**TASK BRIEF**
Transcribe the material below word for word, starting at its first line and ending at the line containing "20: (526, 535)", with that line included.

Point-tracking data
########################################
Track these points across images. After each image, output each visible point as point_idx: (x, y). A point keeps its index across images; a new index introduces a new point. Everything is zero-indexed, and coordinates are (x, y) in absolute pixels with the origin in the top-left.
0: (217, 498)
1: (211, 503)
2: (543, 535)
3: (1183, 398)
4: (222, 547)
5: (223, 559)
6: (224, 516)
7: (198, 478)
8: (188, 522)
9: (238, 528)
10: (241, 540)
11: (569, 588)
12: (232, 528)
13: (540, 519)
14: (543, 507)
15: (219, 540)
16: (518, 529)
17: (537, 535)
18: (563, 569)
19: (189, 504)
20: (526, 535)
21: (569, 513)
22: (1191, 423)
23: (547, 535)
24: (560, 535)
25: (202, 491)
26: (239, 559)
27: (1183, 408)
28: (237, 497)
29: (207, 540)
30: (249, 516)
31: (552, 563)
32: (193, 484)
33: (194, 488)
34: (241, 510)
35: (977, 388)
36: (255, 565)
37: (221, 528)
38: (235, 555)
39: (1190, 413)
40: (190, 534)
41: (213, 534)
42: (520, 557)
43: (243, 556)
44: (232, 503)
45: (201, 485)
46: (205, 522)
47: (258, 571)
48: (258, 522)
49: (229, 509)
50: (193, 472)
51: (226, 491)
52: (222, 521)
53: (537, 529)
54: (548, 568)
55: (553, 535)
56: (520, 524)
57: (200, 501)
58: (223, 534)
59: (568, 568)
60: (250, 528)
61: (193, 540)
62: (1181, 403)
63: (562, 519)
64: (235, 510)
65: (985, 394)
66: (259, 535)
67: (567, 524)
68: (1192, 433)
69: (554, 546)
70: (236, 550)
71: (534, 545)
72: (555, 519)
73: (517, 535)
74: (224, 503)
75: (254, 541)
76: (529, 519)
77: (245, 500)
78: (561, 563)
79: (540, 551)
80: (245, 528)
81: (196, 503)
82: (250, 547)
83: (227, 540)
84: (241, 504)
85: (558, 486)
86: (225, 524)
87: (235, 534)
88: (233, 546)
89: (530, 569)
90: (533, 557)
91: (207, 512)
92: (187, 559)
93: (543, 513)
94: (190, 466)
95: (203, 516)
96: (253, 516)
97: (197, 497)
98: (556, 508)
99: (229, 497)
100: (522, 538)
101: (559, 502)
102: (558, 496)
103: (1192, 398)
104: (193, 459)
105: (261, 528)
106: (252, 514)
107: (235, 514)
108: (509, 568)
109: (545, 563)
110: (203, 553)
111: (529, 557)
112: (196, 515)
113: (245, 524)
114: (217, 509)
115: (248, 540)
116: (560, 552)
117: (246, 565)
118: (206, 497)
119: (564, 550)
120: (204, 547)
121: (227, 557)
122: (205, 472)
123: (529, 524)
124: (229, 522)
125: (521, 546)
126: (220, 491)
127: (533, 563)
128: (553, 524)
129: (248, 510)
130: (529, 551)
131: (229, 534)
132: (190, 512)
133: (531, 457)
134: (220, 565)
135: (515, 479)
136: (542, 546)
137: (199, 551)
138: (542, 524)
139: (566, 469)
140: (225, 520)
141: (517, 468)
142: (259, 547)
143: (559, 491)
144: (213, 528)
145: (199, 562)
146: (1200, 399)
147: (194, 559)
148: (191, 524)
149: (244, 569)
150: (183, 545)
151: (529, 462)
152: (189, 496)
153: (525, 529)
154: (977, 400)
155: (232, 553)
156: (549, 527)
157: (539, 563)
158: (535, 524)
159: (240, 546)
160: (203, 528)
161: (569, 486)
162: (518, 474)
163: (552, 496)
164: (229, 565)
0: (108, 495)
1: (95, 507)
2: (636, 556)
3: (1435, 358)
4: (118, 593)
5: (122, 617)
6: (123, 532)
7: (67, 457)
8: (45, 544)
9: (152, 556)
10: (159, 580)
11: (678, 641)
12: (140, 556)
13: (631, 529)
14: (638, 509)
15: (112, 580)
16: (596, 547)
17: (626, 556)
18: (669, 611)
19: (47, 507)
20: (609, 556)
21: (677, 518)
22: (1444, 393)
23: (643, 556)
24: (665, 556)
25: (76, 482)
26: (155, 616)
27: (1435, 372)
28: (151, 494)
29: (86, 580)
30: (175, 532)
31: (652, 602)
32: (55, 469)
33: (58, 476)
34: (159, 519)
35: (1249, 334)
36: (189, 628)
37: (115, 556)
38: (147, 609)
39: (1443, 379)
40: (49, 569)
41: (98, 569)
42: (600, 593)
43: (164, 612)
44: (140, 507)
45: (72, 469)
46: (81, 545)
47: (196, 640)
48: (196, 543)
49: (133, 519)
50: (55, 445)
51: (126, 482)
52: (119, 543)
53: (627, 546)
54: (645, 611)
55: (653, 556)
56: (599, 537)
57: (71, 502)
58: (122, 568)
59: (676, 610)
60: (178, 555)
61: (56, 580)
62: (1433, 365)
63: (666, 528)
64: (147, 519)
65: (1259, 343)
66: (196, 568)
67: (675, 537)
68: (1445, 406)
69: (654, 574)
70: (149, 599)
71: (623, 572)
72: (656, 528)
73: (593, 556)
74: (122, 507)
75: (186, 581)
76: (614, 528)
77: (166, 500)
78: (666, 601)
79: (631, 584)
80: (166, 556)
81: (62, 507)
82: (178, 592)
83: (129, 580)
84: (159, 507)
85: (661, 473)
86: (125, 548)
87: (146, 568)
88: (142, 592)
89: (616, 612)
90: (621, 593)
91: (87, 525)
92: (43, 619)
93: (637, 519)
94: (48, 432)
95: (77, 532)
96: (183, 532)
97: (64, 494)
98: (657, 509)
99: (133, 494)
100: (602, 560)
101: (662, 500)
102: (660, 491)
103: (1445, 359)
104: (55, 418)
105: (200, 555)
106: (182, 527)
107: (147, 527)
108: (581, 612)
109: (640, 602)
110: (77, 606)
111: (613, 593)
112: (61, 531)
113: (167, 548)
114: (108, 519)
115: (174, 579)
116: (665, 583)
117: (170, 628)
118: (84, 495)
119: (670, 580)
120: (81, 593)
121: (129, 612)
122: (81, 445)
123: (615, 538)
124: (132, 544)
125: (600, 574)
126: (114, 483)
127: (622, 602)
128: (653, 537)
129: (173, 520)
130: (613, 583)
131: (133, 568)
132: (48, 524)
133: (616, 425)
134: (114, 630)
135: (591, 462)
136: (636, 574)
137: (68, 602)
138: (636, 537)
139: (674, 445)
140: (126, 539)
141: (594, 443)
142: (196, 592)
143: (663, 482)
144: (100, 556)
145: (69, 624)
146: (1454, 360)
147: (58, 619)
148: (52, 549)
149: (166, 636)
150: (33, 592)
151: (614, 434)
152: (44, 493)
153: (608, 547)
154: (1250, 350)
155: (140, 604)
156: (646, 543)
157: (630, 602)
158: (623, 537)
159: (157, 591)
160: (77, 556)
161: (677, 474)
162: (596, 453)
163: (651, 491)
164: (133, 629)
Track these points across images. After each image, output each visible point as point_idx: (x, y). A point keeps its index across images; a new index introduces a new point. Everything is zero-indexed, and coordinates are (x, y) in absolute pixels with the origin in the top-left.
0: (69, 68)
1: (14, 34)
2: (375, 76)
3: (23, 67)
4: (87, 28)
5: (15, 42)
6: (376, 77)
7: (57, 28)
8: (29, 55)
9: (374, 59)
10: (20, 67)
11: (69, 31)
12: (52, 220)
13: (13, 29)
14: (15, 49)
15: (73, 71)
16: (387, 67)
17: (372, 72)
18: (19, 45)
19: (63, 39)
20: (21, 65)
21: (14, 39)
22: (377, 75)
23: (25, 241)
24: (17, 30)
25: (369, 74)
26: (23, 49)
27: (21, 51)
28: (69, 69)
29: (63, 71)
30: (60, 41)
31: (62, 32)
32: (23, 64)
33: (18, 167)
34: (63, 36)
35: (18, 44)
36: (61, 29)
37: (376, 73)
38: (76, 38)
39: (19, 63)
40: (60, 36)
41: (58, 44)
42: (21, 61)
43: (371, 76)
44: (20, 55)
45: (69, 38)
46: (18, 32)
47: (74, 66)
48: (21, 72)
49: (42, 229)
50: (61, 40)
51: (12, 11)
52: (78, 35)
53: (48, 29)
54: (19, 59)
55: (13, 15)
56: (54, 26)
########################################
**ANSWER BOX**
Track these points across images. After each image, output each visible point as point_idx: (x, y). A point keeps its index across images; a new index introduces a new point. Everything is zero-indexed, and coordinates are (x, y) in absolute pixels with the origin in the top-left.
0: (217, 498)
1: (211, 503)
2: (543, 535)
3: (1183, 398)
4: (222, 547)
5: (223, 559)
6: (224, 516)
7: (198, 478)
8: (188, 522)
9: (238, 528)
10: (241, 540)
11: (569, 588)
12: (232, 528)
13: (540, 519)
14: (543, 507)
15: (219, 540)
16: (518, 529)
17: (537, 535)
18: (563, 569)
19: (189, 504)
20: (526, 535)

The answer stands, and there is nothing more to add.